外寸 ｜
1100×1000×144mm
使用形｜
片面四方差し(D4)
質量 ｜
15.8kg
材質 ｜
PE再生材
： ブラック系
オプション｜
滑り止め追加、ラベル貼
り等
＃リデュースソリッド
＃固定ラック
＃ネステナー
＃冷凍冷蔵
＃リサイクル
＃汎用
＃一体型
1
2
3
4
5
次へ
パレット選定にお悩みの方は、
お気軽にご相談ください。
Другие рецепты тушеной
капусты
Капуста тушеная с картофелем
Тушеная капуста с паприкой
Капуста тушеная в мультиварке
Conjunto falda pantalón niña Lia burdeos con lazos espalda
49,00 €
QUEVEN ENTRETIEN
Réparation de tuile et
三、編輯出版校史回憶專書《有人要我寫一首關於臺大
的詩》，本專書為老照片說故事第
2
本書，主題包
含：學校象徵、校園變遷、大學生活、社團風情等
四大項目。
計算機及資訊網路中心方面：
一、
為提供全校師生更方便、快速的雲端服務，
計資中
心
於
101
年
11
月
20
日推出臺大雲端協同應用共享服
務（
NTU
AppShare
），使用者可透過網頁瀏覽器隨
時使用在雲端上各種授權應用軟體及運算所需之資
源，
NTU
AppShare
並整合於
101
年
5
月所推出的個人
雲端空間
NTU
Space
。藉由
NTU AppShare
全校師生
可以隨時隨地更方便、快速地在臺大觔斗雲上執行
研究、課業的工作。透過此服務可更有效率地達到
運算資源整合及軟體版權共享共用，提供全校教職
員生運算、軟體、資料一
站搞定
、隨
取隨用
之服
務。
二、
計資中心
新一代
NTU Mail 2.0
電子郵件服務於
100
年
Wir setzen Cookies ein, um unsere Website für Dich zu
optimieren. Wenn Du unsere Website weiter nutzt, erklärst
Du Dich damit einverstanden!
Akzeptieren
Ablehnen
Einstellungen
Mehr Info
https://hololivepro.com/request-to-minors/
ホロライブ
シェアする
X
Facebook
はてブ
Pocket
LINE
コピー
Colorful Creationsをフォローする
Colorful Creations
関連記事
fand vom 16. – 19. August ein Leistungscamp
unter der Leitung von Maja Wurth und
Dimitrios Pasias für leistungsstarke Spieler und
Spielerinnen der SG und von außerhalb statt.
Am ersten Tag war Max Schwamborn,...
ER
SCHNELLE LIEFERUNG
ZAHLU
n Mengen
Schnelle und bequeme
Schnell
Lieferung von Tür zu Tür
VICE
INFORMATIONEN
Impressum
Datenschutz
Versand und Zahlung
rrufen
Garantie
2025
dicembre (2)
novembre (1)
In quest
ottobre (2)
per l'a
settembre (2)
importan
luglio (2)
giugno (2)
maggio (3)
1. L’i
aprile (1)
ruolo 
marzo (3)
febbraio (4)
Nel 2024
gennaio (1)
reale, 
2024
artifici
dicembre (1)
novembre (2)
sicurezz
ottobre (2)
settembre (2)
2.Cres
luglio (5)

----

What is needed:
Your answer should be the lines above from the one containing "運算資源整合及軟體版權共享共用，提供全校教職" through the one containing "gennaio (1)", copied exactly and with both ends kept.

Exercise output:
運算資源整合及軟體版權共享共用，提供全校教職
員生運算、軟體、資料一
站搞定
、隨
取隨用
之服
務。
二、
計資中心
新一代
NTU Mail 2.0
電子郵件服務於
100
年
Wir setzen Cookies ein, um unsere Website für Dich zu
optimieren. Wenn Du unsere Website weiter nutzt, erklärst
Du Dich damit einverstanden!
Akzeptieren
Ablehnen
Einstellungen
Mehr Info
https://hololivepro.com/request-to-minors/
ホロライブ
シェアする
X
Facebook
はてブ
Pocket
LINE
コピー
Colorful Creationsをフォローする
Colorful Creations
関連記事
fand vom 16. – 19. August ein Leistungscamp
unter der Leitung von Maja Wurth und
Dimitrios Pasias für leistungsstarke Spieler und
Spielerinnen der SG und von außerhalb statt.
Am ersten Tag war Max Schwamborn,...
ER
SCHNELLE LIEFERUNG
ZAHLU
n Mengen
Schnelle und bequeme
Schnell
Lieferung von Tür zu Tür
VICE
INFORMATIONEN
Impressum
Datenschutz
Versand und Zahlung
rrufen
Garantie
2025
dicembre (2)
novembre (1)
In quest
ottobre (2)
per l'a
settembre (2)
importan
luglio (2)
giugno (2)
maggio (3)
1. L’i
aprile (1)
ruolo 
marzo (3)
febbraio (4)
Nel 2024
gennaio (1)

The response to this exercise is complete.